### DATA RECORDS
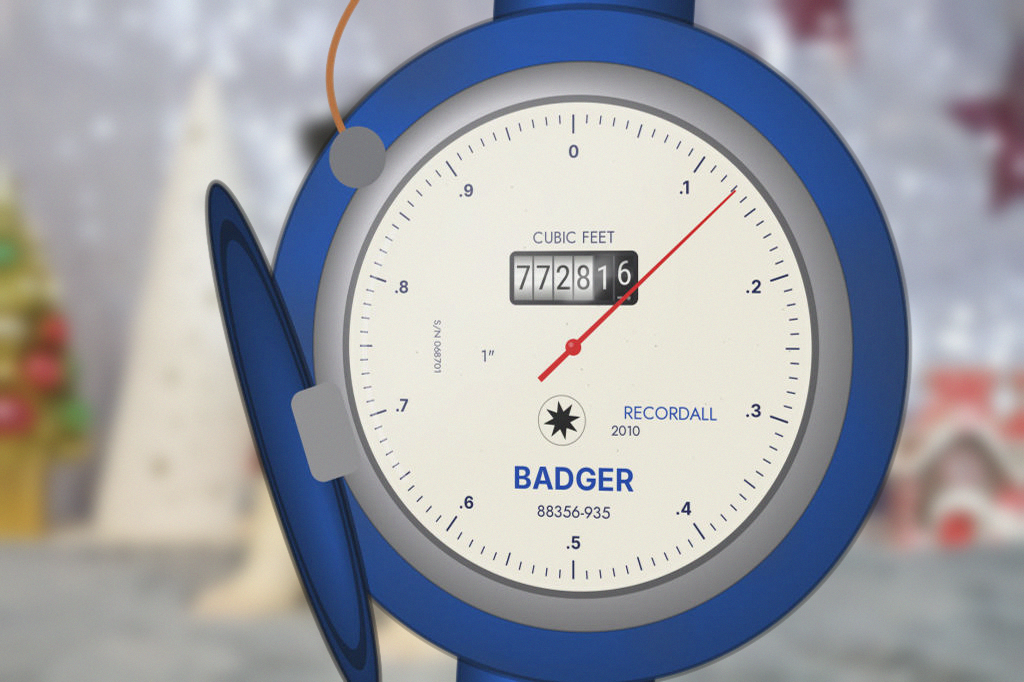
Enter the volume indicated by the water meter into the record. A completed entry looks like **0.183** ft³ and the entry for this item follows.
**772816.13** ft³
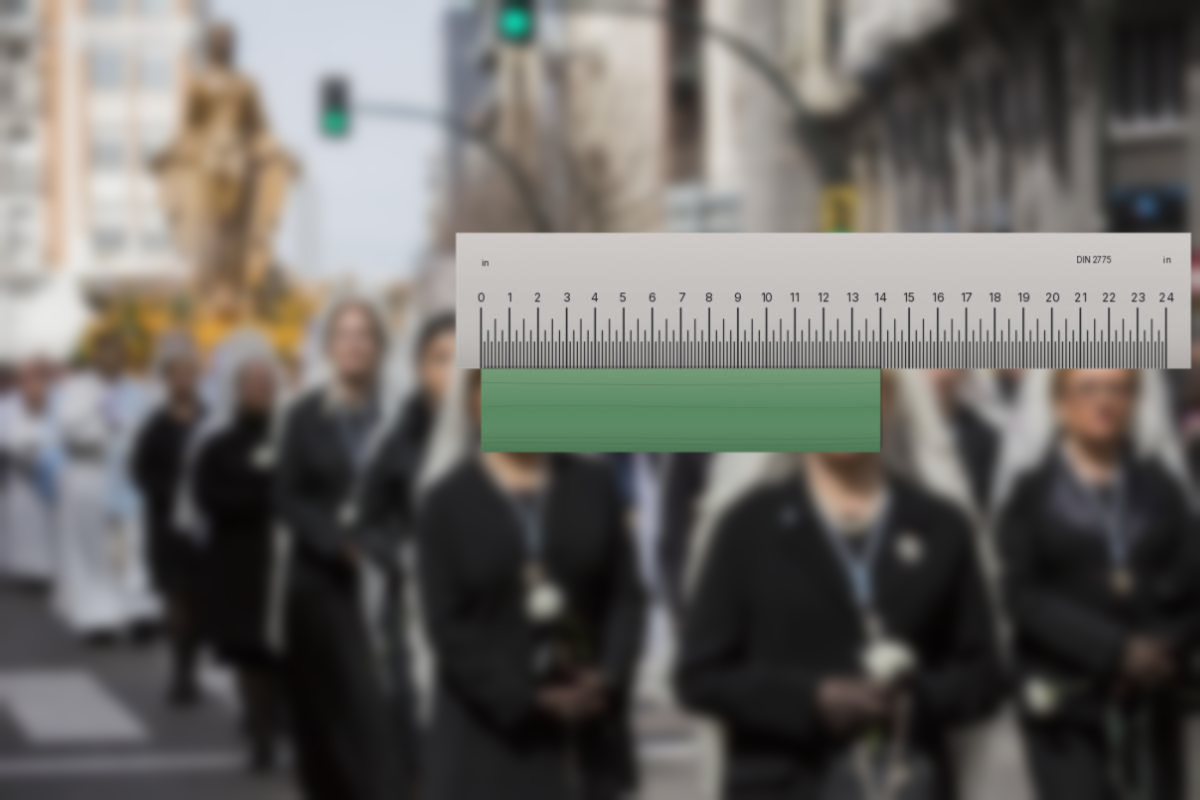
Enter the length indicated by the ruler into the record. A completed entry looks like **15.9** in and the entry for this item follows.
**14** in
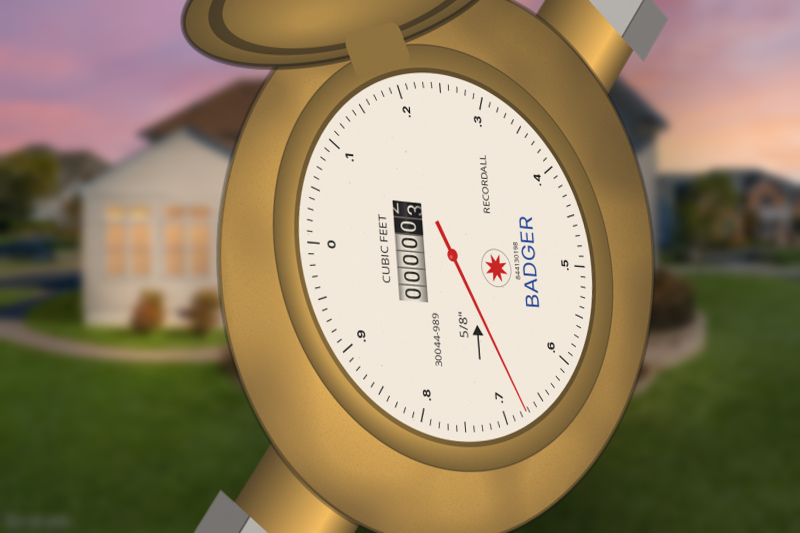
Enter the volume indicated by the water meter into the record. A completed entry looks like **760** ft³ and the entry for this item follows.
**2.67** ft³
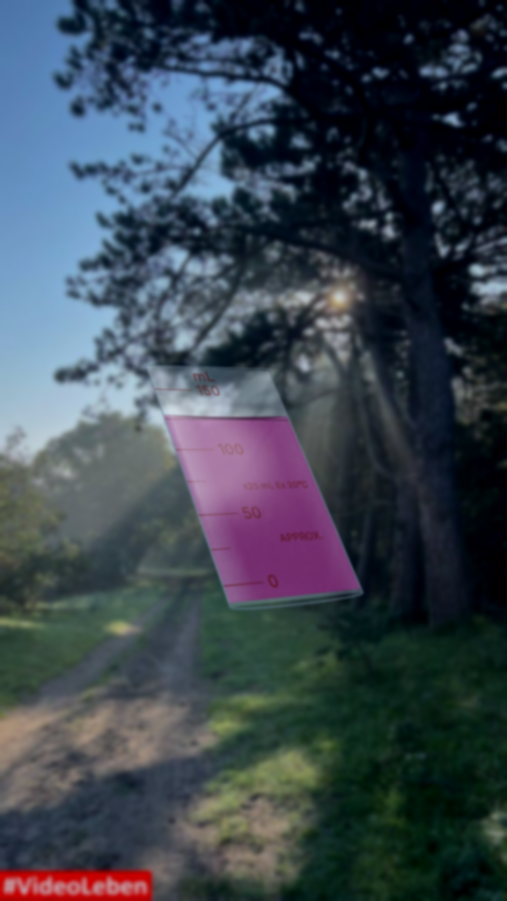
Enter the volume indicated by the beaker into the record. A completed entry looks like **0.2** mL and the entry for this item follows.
**125** mL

### TASK TO COMPLETE
Rewrite every line of the records above as a JSON list of strings, one string per line, with blank lines and pictures left out.

### EXERCISE RESPONSE
[
  "Enter the volume indicated by the water meter into the record. A completed entry looks like **0.183** ft³ and the entry for this item follows.",
  "**772816.13** ft³",
  "Enter the length indicated by the ruler into the record. A completed entry looks like **15.9** in and the entry for this item follows.",
  "**14** in",
  "Enter the volume indicated by the water meter into the record. A completed entry looks like **760** ft³ and the entry for this item follows.",
  "**2.67** ft³",
  "Enter the volume indicated by the beaker into the record. A completed entry looks like **0.2** mL and the entry for this item follows.",
  "**125** mL"
]